◆ DESCRIPTION OF THE TASK
The output has to be the full set of records, reproduced exactly, minus any picture.

Stored data:
○ ○ ○ ○ ○ ○ ○

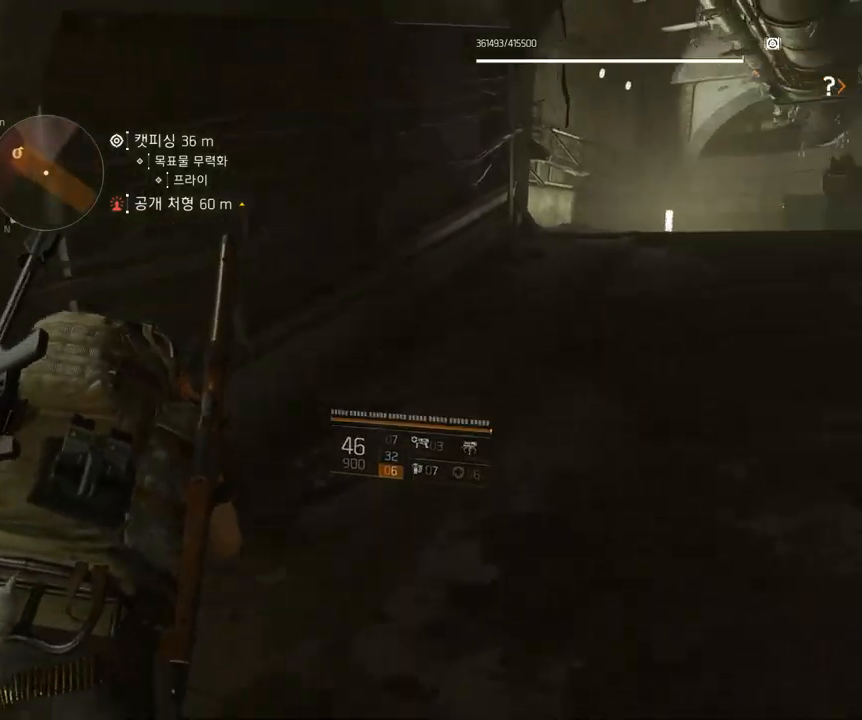
{"buttons": [], "left_stick": "up", "events": []}
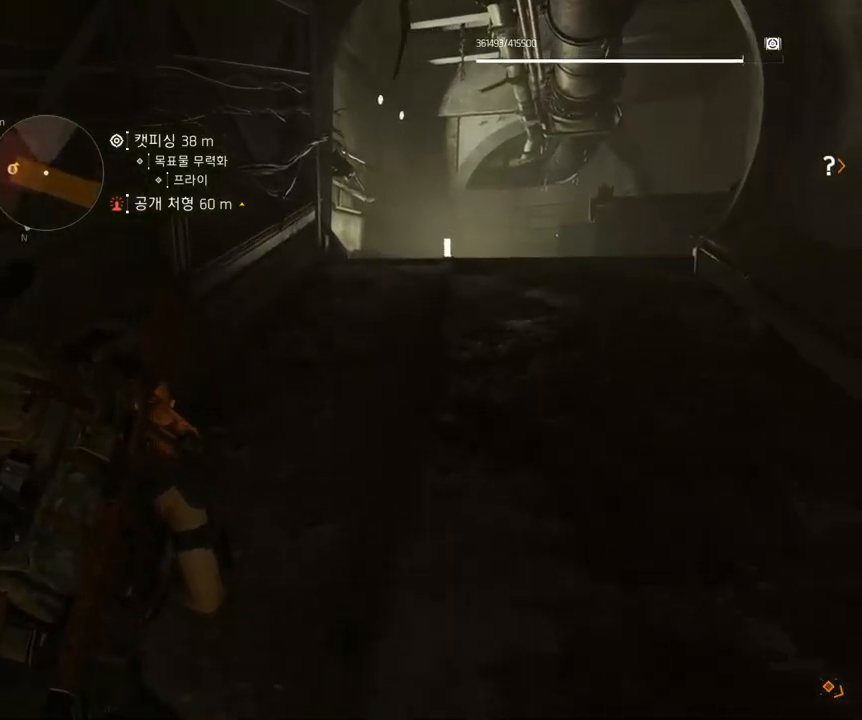
{"buttons": [], "left_stick": "up", "events": []}
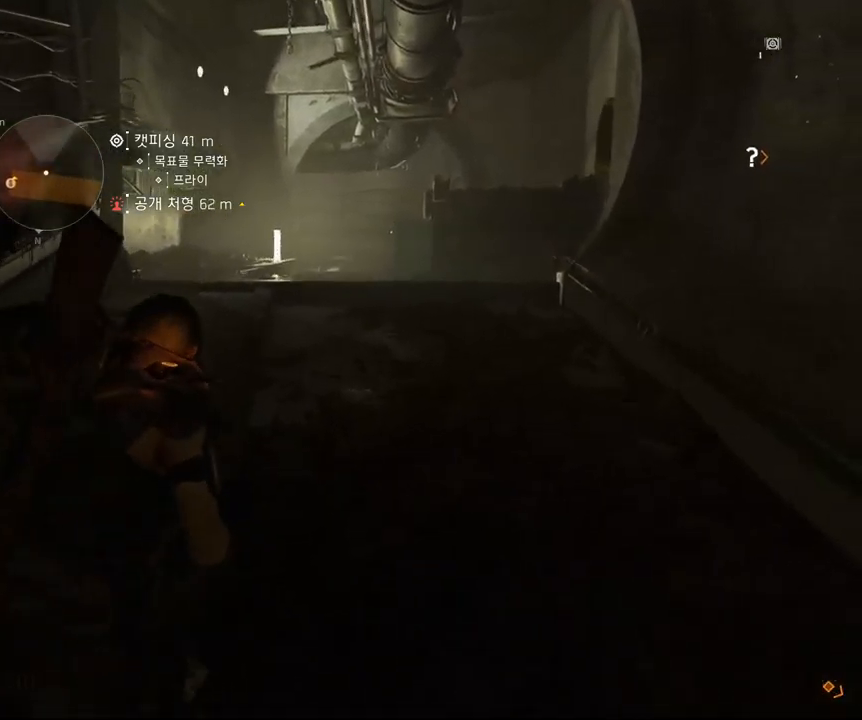
{"buttons": [], "left_stick": "up", "events": []}
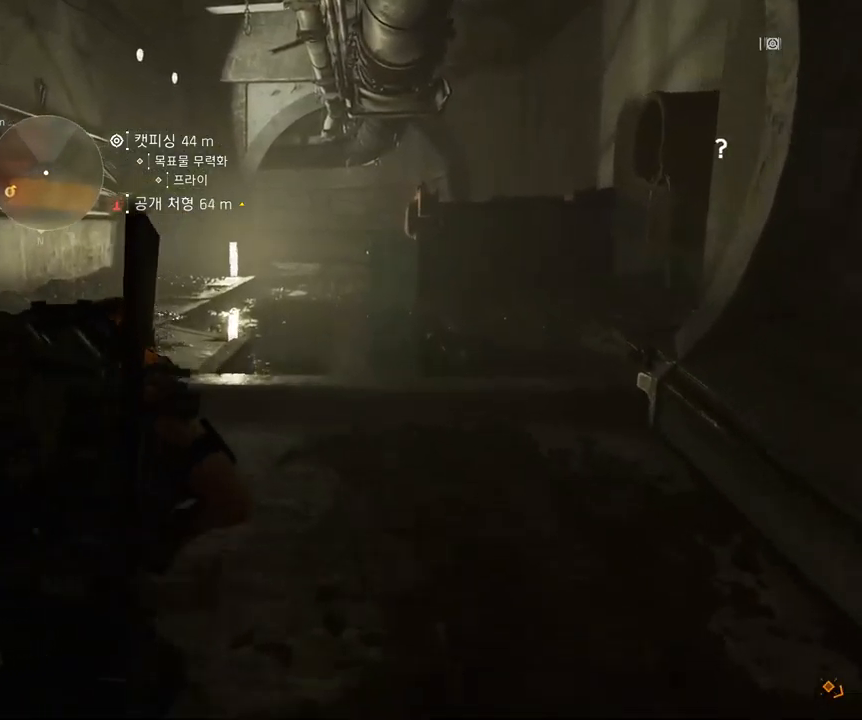
{"buttons": [], "left_stick": "up", "events": []}
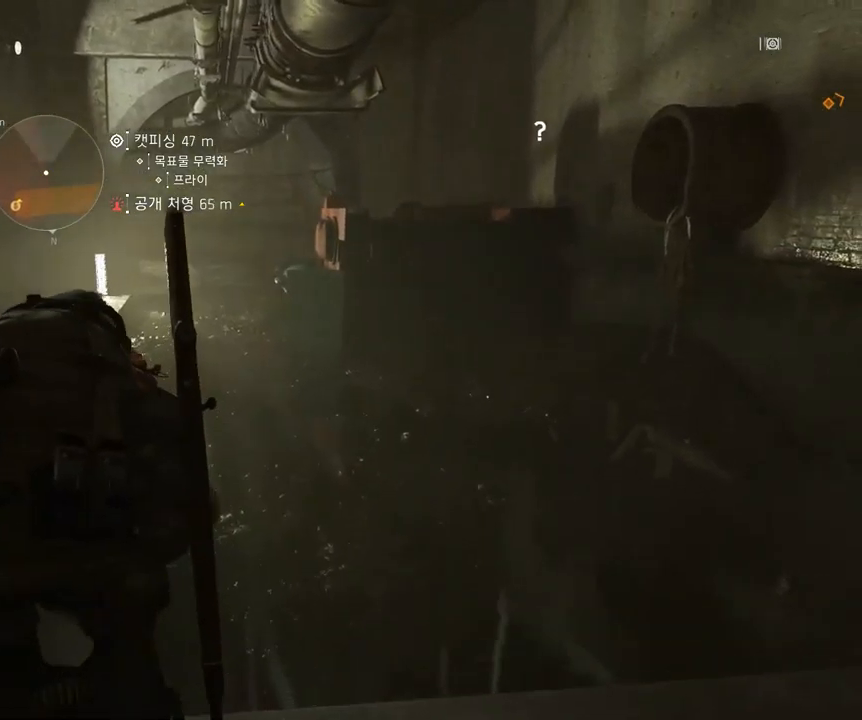
{"buttons": [], "left_stick": "up", "events": []}
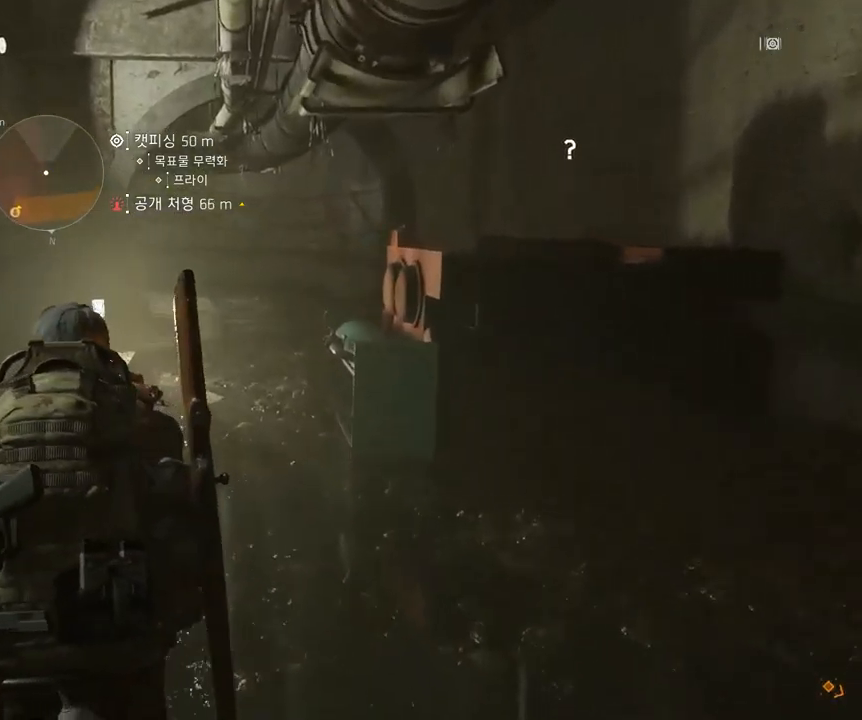
{"buttons": [], "left_stick": "up", "events": []}
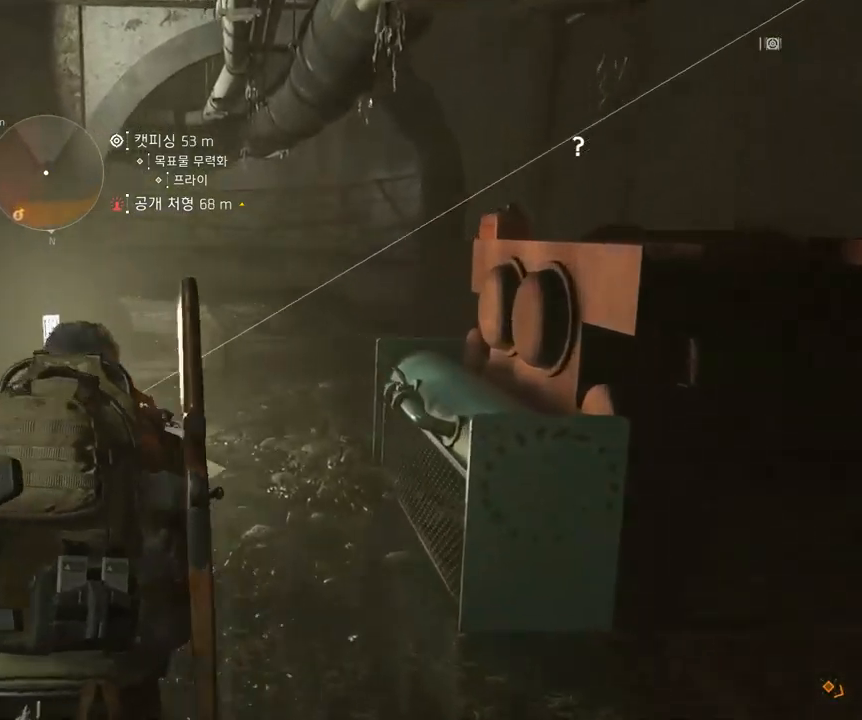
{"buttons": [], "left_stick": "up", "events": []}
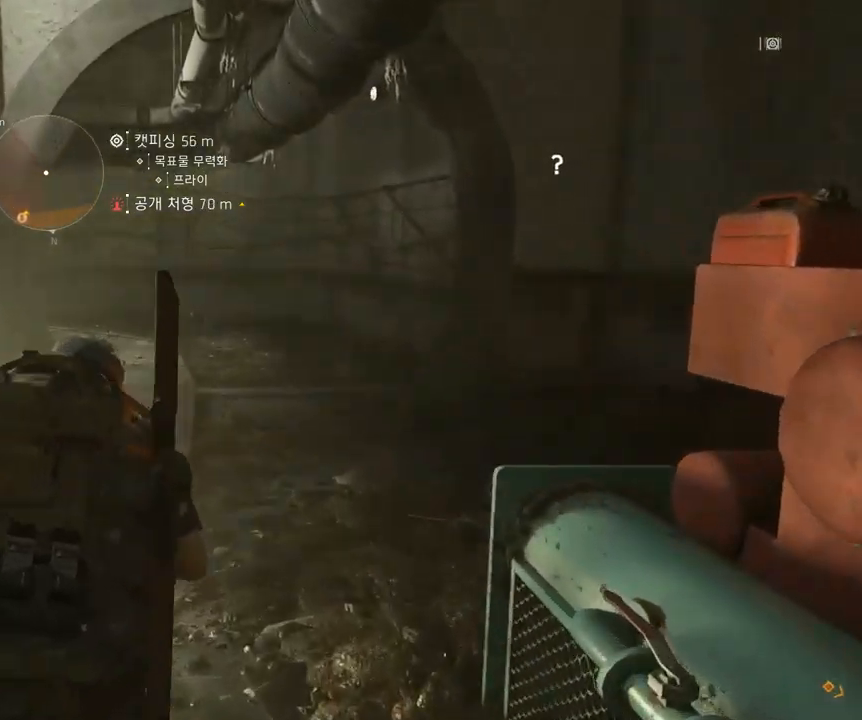
{"buttons": [], "left_stick": "up", "events": [[67, "START", "down"], [83, "START", "up"]]}
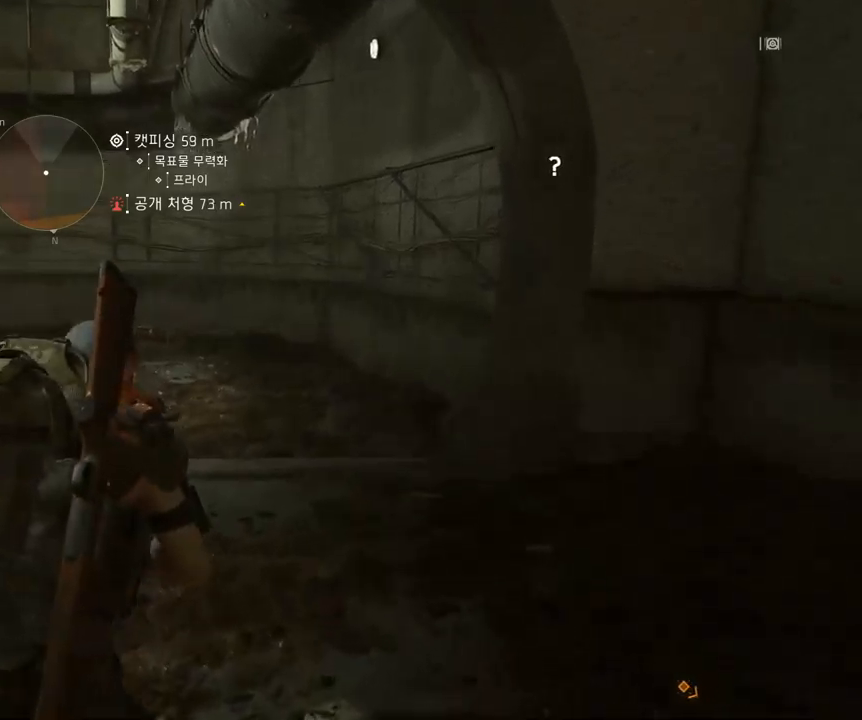
{"buttons": [], "left_stick": "up", "events": []}
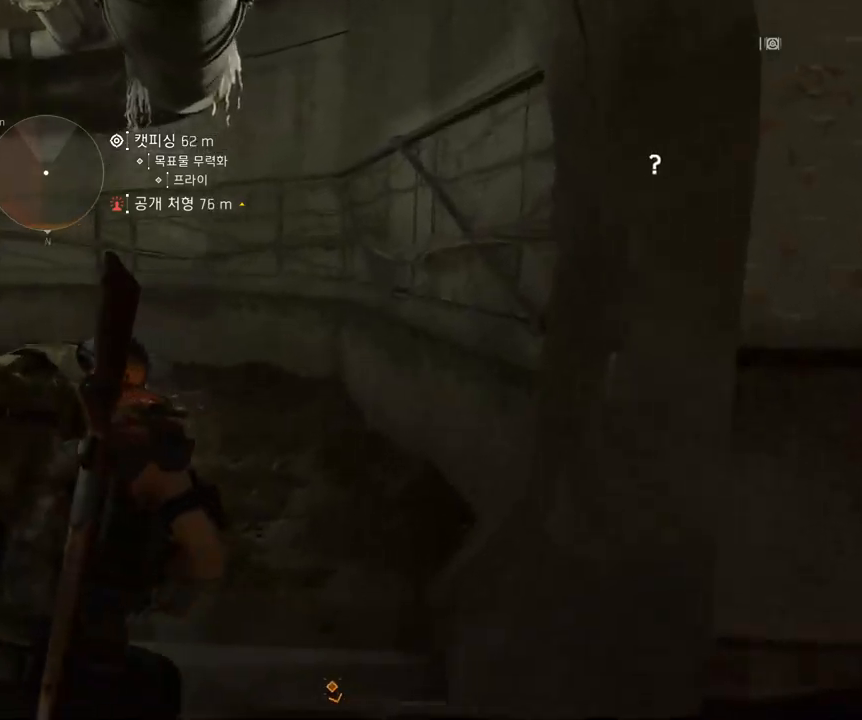
{"buttons": [], "left_stick": "up", "events": []}
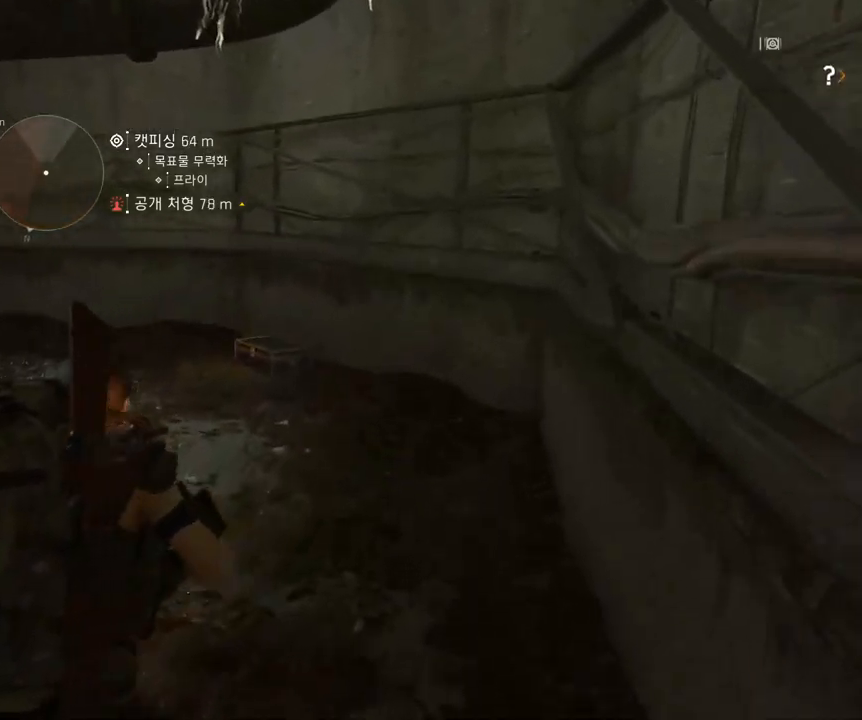
{"buttons": [], "left_stick": "up", "events": []}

○ ○ ○ ○ ○ ○ ○

◆ EXERCISE OUTPUT
{"buttons": [], "left_stick": "up", "events": []}
{"buttons": [], "left_stick": "up", "events": []}
{"buttons": [], "left_stick": "up", "events": []}
{"buttons": [], "left_stick": "up", "events": []}
{"buttons": [], "left_stick": "up", "events": []}
{"buttons": [], "left_stick": "up", "events": []}
{"buttons": [], "left_stick": "up", "events": []}
{"buttons": [], "left_stick": "up", "events": [[67, "START", "down"], [83, "START", "up"]]}
{"buttons": [], "left_stick": "up", "events": []}
{"buttons": [], "left_stick": "up", "events": []}
{"buttons": [], "left_stick": "up", "events": []}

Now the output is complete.